## Records supplied
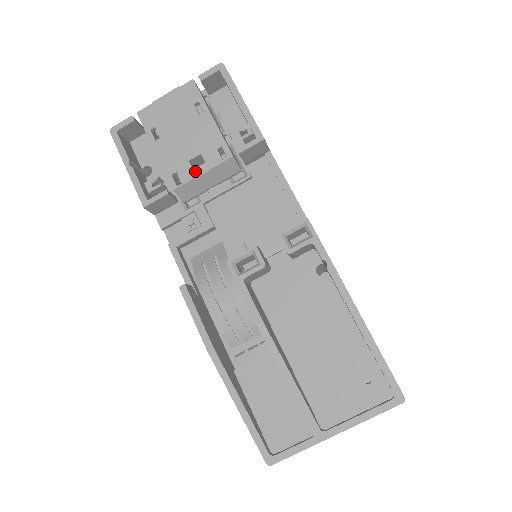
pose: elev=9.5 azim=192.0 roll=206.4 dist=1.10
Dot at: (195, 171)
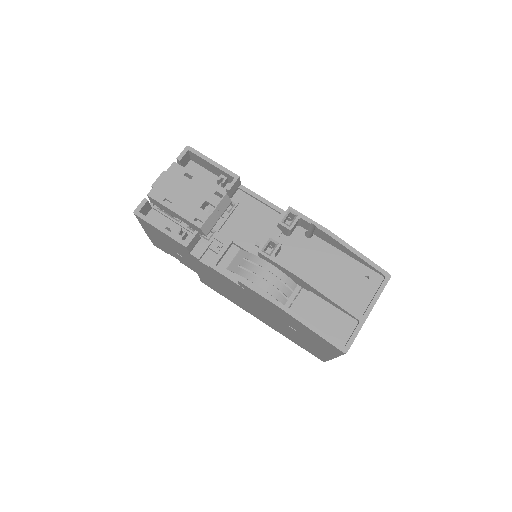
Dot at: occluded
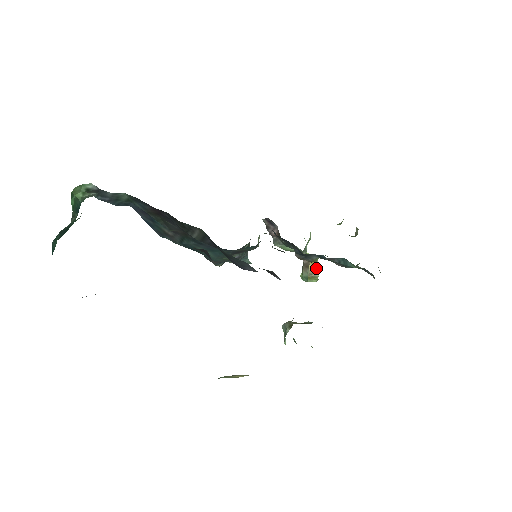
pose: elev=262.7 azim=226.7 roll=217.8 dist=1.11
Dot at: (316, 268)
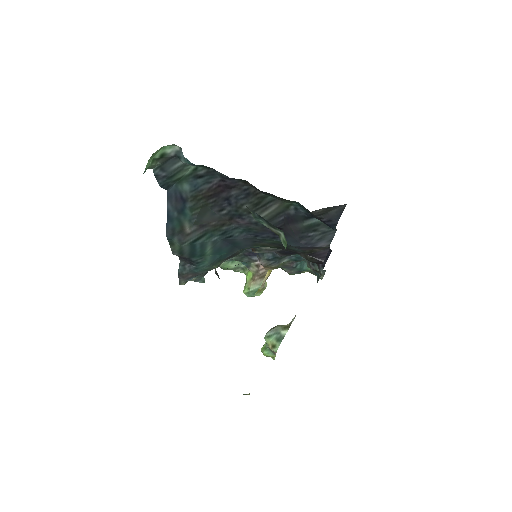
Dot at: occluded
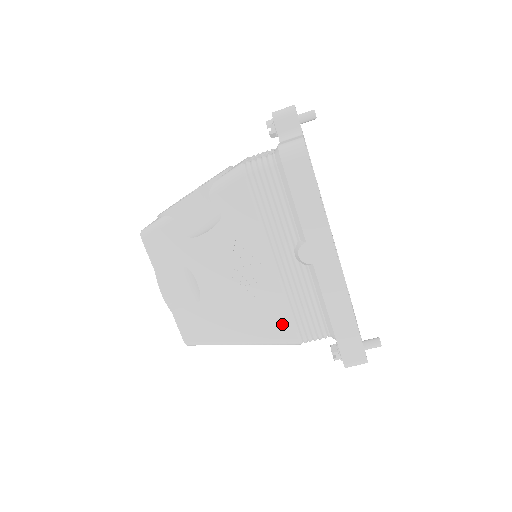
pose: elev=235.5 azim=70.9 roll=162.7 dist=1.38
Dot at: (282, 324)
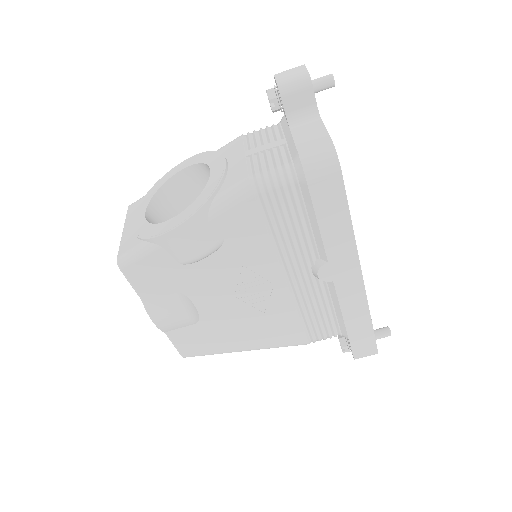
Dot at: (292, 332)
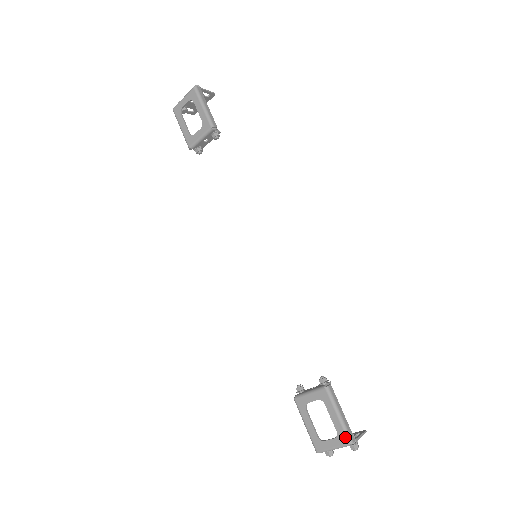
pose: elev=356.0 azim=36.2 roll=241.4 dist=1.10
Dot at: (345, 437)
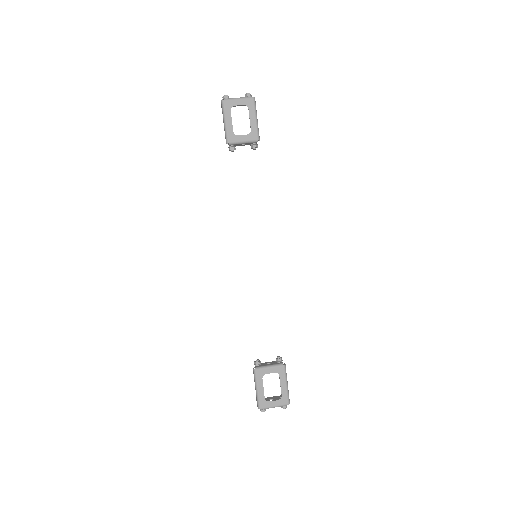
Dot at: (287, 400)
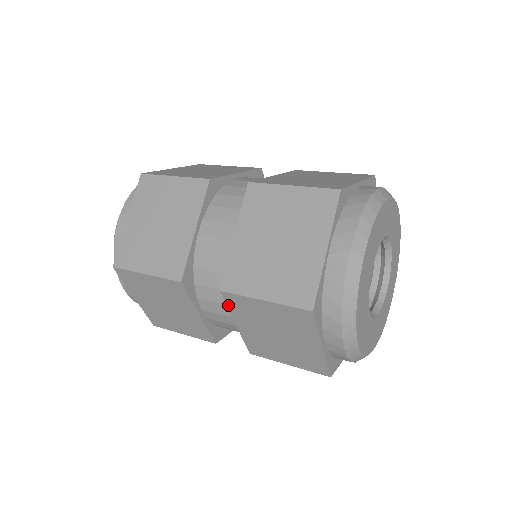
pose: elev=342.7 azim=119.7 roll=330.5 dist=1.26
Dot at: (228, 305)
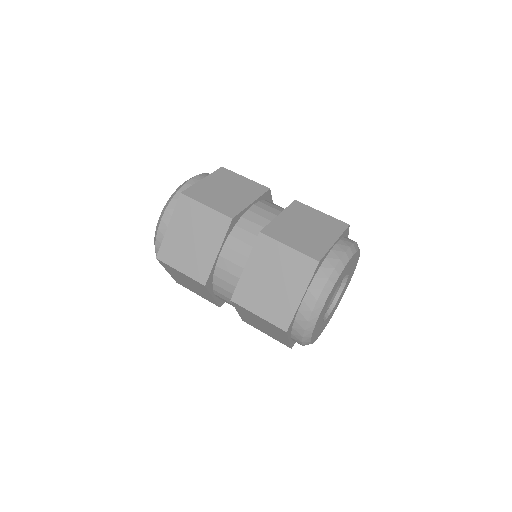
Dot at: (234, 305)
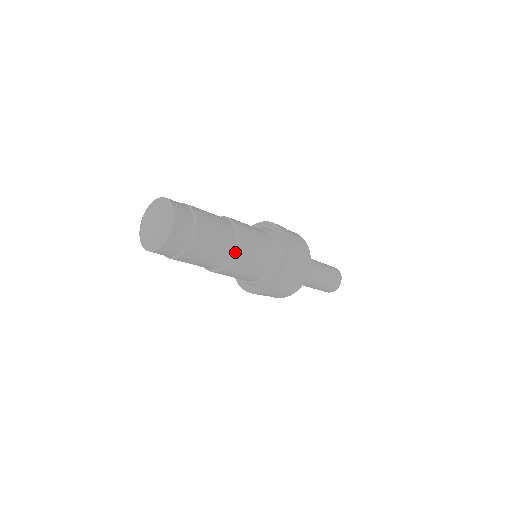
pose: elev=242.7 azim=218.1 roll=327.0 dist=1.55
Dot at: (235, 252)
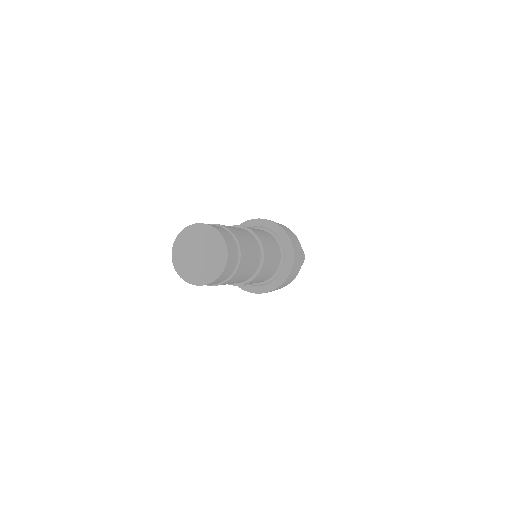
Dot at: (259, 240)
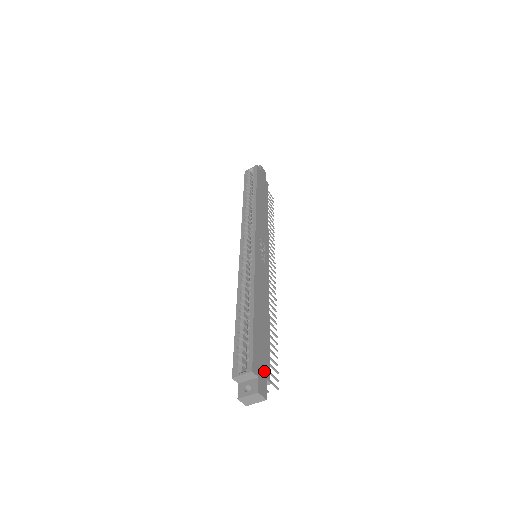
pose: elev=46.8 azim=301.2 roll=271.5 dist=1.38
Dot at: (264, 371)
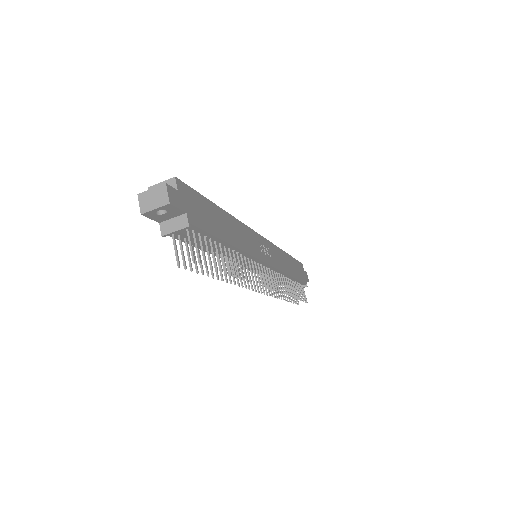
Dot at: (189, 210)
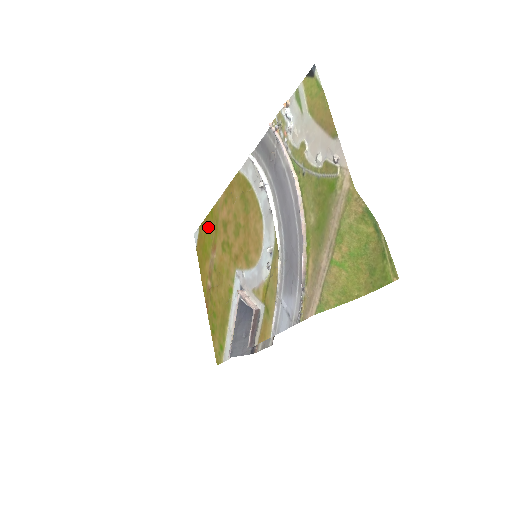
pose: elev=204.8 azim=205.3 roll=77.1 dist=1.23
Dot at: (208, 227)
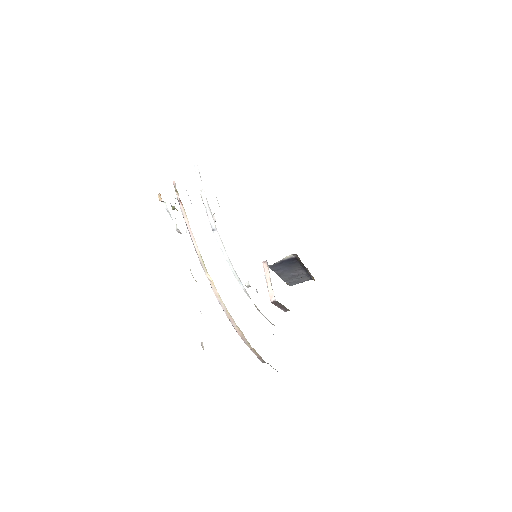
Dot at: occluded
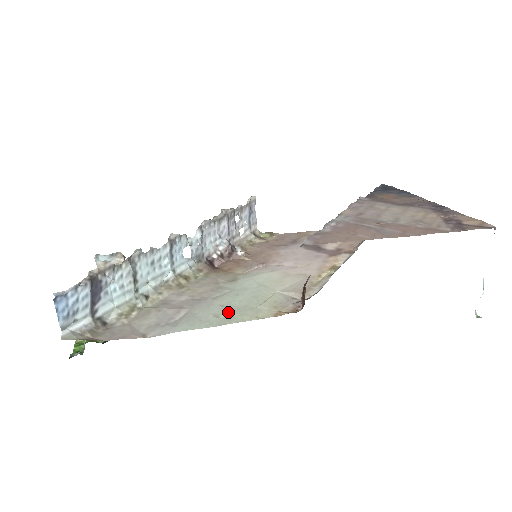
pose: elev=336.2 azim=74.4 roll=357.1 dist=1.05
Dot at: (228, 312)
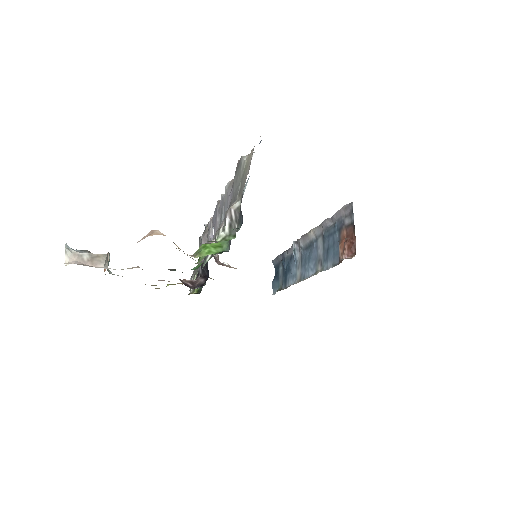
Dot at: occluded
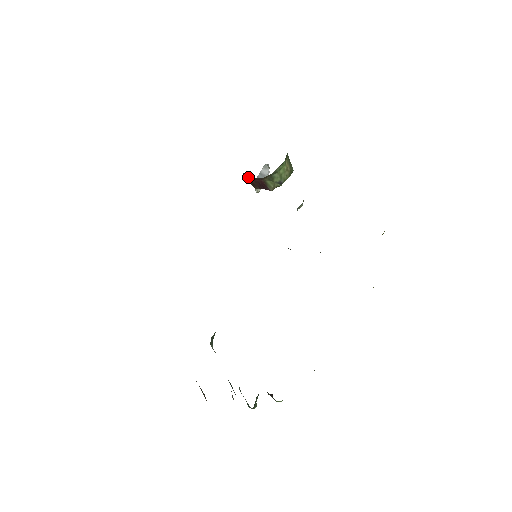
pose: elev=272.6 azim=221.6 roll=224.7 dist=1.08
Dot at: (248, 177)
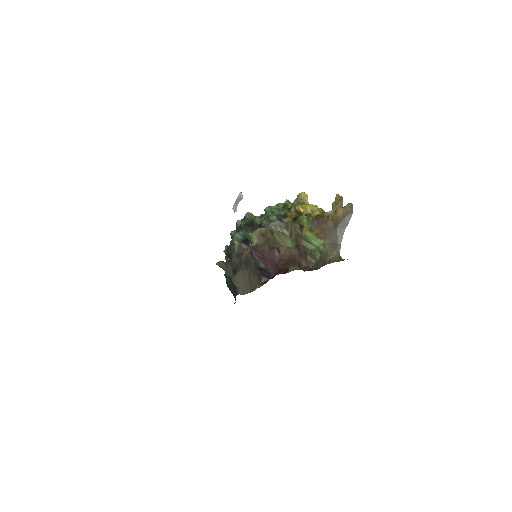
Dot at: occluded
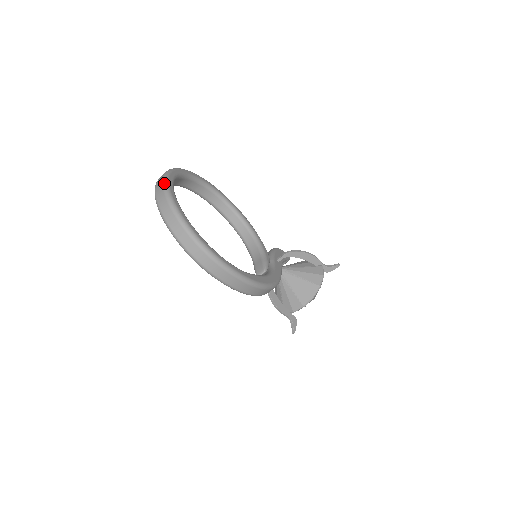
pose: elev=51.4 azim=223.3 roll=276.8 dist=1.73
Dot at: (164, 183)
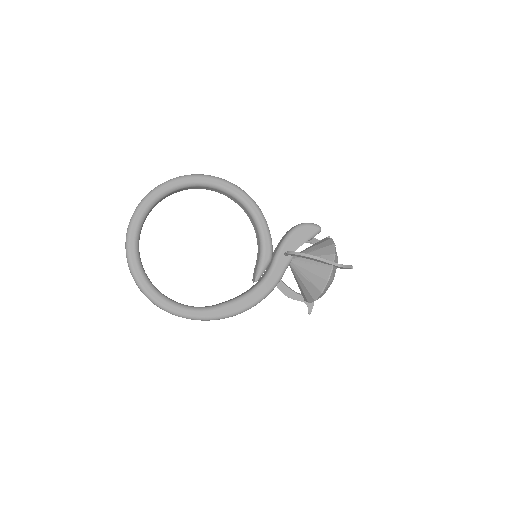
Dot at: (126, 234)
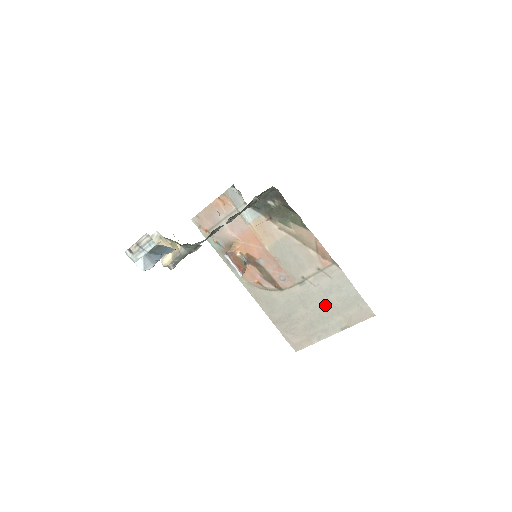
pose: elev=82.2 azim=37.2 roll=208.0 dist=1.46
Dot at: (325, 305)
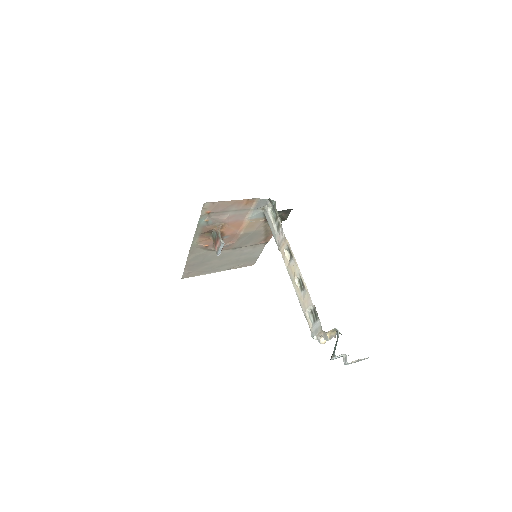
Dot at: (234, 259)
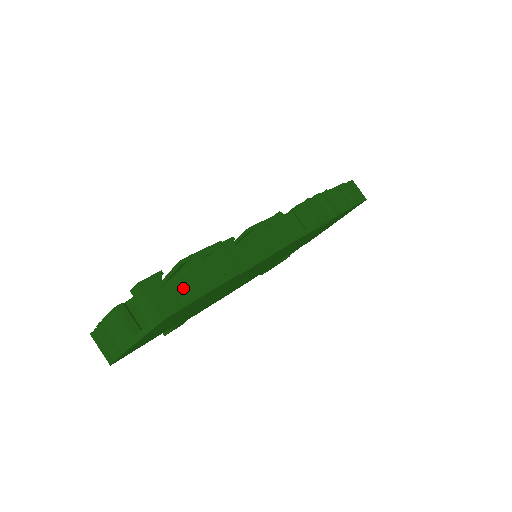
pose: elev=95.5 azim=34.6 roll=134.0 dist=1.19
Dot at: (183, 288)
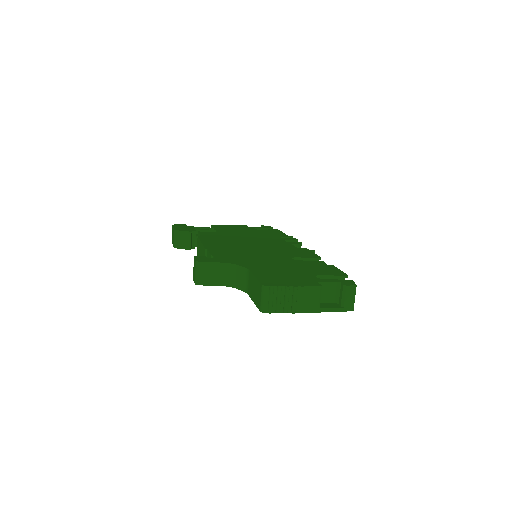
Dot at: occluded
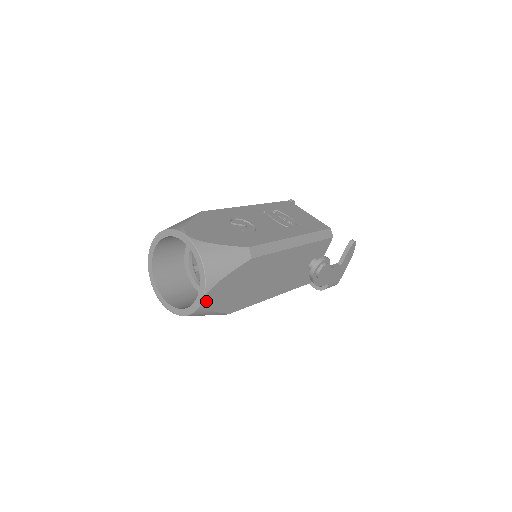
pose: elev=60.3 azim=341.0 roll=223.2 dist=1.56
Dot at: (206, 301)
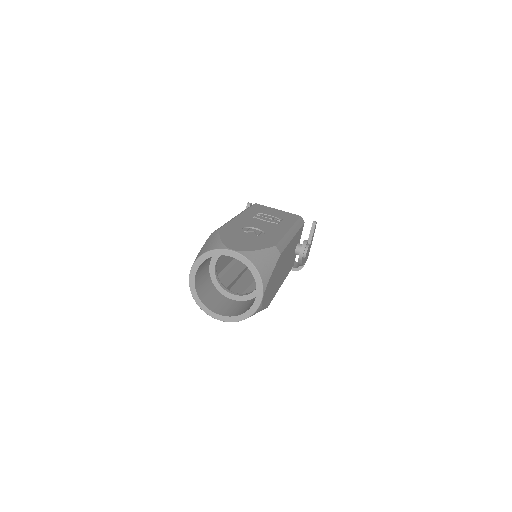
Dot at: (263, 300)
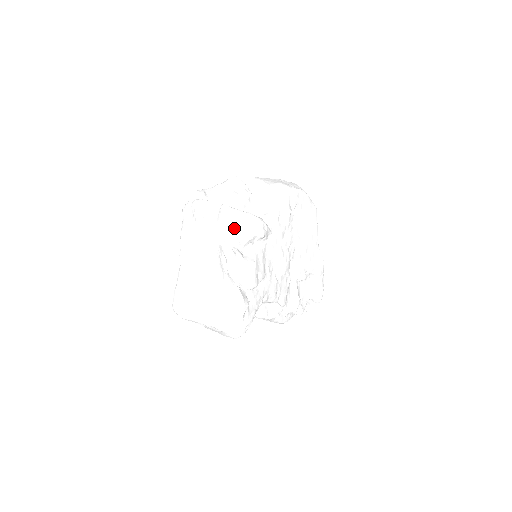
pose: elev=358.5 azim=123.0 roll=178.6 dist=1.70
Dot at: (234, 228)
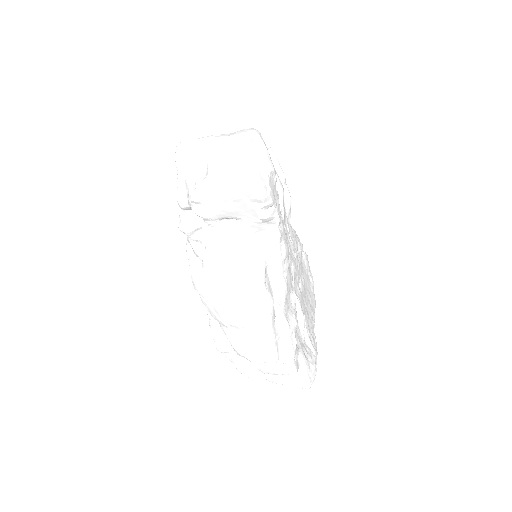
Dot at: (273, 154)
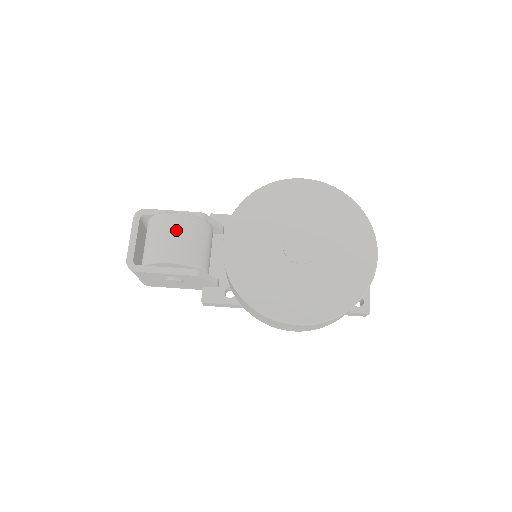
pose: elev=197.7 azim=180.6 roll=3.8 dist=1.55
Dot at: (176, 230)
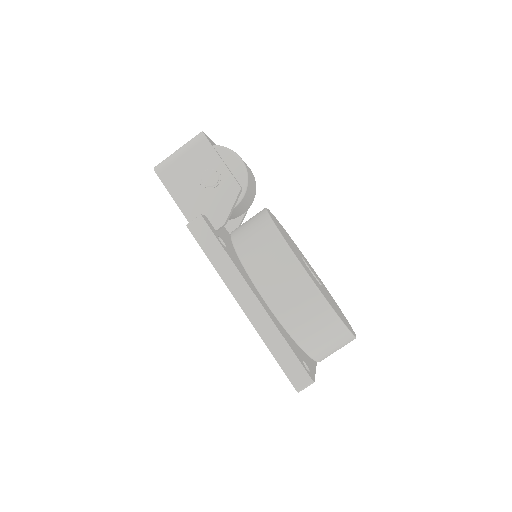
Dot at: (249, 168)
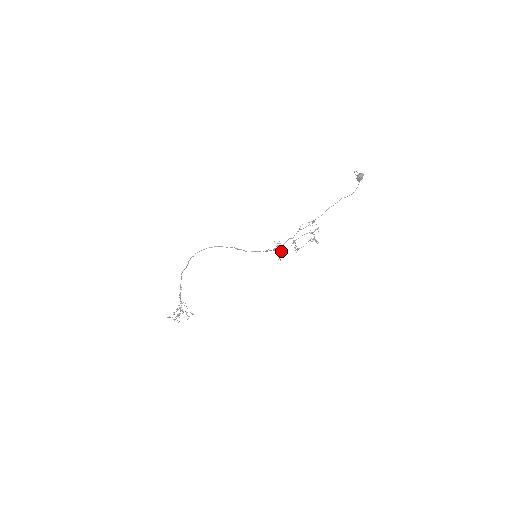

## Task details
Set out every line of the entries above as a Markdown table with the columns Row and Line, numbering the rows and skipping blank lines. Leave out the pictures.

## Response to the task
| Row | Line |
|---|---|
| 1 | pose: elev=9.5 azim=192.0 roll=206.4 dist=1.10 |
| 2 | Dot at: (195, 171) |
| 3 | Dot at: occluded |
| 4 | pose: elev=262.7 azim=226.7 roll=217.8 dist=1.11 |
| 5 | Dot at: (316, 268) |
| 6 | Dot at: occluded |
| 7 | pose: elev=235.5 azim=70.9 roll=162.7 dist=1.38 |
| 8 | Dot at: (282, 324) |
| 9 | Dot at: (292, 332) |
| 10 | pose: elev=356.0 azim=36.2 roll=241.4 dist=1.10 |
| 11 | Dot at: (345, 437) |
| 12 | Dot at: (287, 400) |
| 13 | pose: elev=342.7 azim=119.7 roll=330.5 dist=1.26 |
| 14 | Dot at: (228, 305) |
| 15 | Dot at: (234, 305) |
| 16 | pose: elev=242.7 azim=218.1 roll=327.0 dist=1.55 |
| 17 | Dot at: (235, 252) |
| 18 | Dot at: (259, 240) |
| 19 | pose: elev=46.8 azim=301.2 roll=271.5 dist=1.38 |
| 20 | Dot at: (264, 371) |
| 21 | Dot at: (189, 210) |
| 22 | pose: elev=204.8 azim=205.3 roll=77.1 dist=1.23 |
| 23 | Dot at: (208, 227) |
| 24 | Dot at: occluded |
| 25 | pose: elev=336.2 azim=74.4 roll=357.1 dist=1.05 |
| 26 | Dot at: (228, 312) |
| 27 | Dot at: occluded |
| 28 | pose: elev=272.6 azim=221.6 roll=224.7 dist=1.08 |
| 29 | Dot at: (248, 177) |
| 30 | Dot at: occluded |
| 31 | pose: elev=51.4 azim=223.3 roll=276.8 dist=1.73 |
| 32 | Dot at: (164, 183) |
| 33 | Dot at: (126, 234) |
| 34 | pose: elev=82.2 azim=37.2 roll=208.0 dist=1.46 |
| 35 | Dot at: (325, 305) |
| 36 | Dot at: (234, 259) |
| 37 | pose: elev=95.5 azim=34.6 roll=134.0 dist=1.19 |
| 38 | Dot at: (183, 288) |
| 39 | Dot at: occluded |
| 40 | pose: elev=60.3 azim=341.0 roll=223.2 dist=1.56 |
| 41 | Dot at: (206, 301) |
| 42 | Dot at: (263, 300) |
| 43 | pose: elev=358.5 azim=123.0 roll=178.6 dist=1.70 |
| 44 | Dot at: (234, 228) |
| 45 | Dot at: (273, 154) |
| 46 | pose: elev=197.7 azim=180.6 roll=3.8 dist=1.55 |
| 47 | Dot at: (176, 230) |
| 48 | Dot at: (249, 168) |